Au-dessus de vous, monsieur Bernard? au-dessus de vous?
bernard.
J'ai mesuré la distance qui nous sépare; Dieu m'est témoin que je n'ai pas songé un seul instant à la franchir.
hélène, souriant.
Elle est donc née sur les marches d'un trône... c'est donc une princesse de sang royal?
bernard.
Il n'est pas de couronne dont son front n'eût rehaussé l'éclat... Elle est de noble race, elle est jeune, elle est belle, elle a tous les dons en partage; et puis-je oser prétendre à sa main... moi, dont le drapeau est proscrit, moi qui ne suis qu'un soldat?
hélène.
Soyez plus juste envers vous-même... Quel cœur si haut placé pourrait se croire au-dessus du vôtre?
bernard.
Qu'entends-je?... Oh! vous ne voudriez pas railler mon désespoir... C'est par pitié que vous parlez ainsi.
hélène.
Par pitié!...
bernard.
Si je vous disais que c'est vous que j'aime, un tel aveu dans ma bouche ne vous offenserait donc pas?
hélène.
Monsieur Bernard!
bernard.
Eh bien! oui, je vous le dis, c'est vous que j'aime. Dès que je vous ai vue, j'ai senti que ma vie ne m'appartenait plus. Je détestais la noblesse, le son de votre voix a suffi pour dompter ma haine; j'avais le cœur plein de tempêtes, un seul de vos regards a suffi pour l'apaiser. Vainement j'ai voulu résister au charme qui m'envahissait, je ne pouvais m'arracher au bonheur de vous voir, de vous entendre, de m'enivrer à toute heure de votre présence.

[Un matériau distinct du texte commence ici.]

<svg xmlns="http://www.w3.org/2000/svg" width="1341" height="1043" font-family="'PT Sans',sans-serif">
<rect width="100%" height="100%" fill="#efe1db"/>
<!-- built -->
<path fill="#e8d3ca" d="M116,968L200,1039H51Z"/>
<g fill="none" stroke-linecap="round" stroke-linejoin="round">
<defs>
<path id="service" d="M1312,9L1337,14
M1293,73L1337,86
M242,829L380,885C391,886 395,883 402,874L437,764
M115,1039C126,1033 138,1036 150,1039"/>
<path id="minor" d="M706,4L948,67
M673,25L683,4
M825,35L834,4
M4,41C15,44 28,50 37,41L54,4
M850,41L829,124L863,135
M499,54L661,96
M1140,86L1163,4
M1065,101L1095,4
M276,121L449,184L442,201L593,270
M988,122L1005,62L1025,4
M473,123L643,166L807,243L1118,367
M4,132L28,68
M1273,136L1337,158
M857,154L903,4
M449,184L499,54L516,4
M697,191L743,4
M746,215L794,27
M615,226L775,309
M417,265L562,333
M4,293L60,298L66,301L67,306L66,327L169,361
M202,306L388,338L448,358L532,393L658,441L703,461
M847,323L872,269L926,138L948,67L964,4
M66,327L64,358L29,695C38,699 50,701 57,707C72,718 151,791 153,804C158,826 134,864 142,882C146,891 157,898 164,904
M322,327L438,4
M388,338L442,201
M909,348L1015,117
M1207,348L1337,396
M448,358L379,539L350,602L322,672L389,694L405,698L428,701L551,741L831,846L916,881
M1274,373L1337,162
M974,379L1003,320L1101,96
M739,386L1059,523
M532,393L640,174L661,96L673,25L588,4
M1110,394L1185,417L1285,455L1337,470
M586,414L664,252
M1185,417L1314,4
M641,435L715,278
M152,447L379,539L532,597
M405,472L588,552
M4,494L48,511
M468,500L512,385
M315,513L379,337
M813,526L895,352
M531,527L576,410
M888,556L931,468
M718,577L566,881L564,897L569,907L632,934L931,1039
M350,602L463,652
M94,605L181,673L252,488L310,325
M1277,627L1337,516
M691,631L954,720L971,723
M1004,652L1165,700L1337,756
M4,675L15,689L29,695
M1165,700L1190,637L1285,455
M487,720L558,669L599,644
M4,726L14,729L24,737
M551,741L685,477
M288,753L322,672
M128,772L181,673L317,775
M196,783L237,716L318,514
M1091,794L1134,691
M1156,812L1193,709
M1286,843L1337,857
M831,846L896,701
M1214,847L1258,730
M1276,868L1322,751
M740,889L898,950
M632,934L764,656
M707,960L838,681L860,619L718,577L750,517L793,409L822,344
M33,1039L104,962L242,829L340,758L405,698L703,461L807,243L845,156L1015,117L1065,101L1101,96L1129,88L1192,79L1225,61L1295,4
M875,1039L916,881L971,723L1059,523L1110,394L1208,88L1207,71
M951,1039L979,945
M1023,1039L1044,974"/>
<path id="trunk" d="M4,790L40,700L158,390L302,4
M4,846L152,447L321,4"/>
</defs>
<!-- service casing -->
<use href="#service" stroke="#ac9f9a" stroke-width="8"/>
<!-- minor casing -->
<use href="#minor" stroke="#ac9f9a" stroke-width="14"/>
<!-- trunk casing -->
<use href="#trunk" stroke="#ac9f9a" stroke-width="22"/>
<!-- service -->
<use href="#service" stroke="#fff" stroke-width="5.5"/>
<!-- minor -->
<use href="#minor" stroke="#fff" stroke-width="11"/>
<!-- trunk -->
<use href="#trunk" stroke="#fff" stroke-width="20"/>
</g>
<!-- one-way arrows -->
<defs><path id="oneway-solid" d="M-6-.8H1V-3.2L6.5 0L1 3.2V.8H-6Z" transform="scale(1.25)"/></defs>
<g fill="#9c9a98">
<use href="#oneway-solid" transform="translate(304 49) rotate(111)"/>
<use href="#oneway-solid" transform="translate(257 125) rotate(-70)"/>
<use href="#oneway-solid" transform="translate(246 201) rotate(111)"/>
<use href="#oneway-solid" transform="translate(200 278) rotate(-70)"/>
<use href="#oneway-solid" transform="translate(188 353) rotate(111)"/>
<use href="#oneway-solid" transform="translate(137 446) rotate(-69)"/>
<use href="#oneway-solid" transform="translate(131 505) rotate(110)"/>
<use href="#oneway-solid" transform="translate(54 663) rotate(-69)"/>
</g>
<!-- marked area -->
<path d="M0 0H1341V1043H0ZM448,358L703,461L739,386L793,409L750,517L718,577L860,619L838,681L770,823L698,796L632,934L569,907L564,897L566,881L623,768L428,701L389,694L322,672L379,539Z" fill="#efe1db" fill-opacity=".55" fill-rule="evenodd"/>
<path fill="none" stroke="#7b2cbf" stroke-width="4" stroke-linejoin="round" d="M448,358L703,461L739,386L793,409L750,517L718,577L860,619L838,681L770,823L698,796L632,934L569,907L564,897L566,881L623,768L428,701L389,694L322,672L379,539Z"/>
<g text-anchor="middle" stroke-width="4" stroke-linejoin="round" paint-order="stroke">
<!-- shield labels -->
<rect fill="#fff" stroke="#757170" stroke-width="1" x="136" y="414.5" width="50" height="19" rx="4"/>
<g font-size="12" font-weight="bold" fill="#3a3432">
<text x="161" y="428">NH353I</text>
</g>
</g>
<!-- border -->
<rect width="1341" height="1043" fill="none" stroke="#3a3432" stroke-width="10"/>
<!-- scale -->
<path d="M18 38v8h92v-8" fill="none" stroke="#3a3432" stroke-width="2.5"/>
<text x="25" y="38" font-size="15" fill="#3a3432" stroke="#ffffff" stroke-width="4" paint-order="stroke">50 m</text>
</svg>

Mais maintenant que vous savez ce qu'au prix de ma vie je n'aurais jamais osé vous dire, vous comprenez, n'est-ce pas? que si je veux vous quitter, vous fuir, c'est que vous-même à l'instant allez m'en donner l'ordre; c'est que je ne puis être aimé, c'est qu'enfin tout me défend de rester auprès de vous.....
hélène, très-émue.
Et si je vous dis que mon cœur me le permet?
bernard.
Ah! (Il se jette sur la main d'Hélène qu'il couvre de baisers.—La porte du fond s'ouvre, la Baronne paraît, elle saisit ce mouvement. Hélène, en se retournant, aperçoit la Baronne, elle pousse un cri et retire brusquement sa main).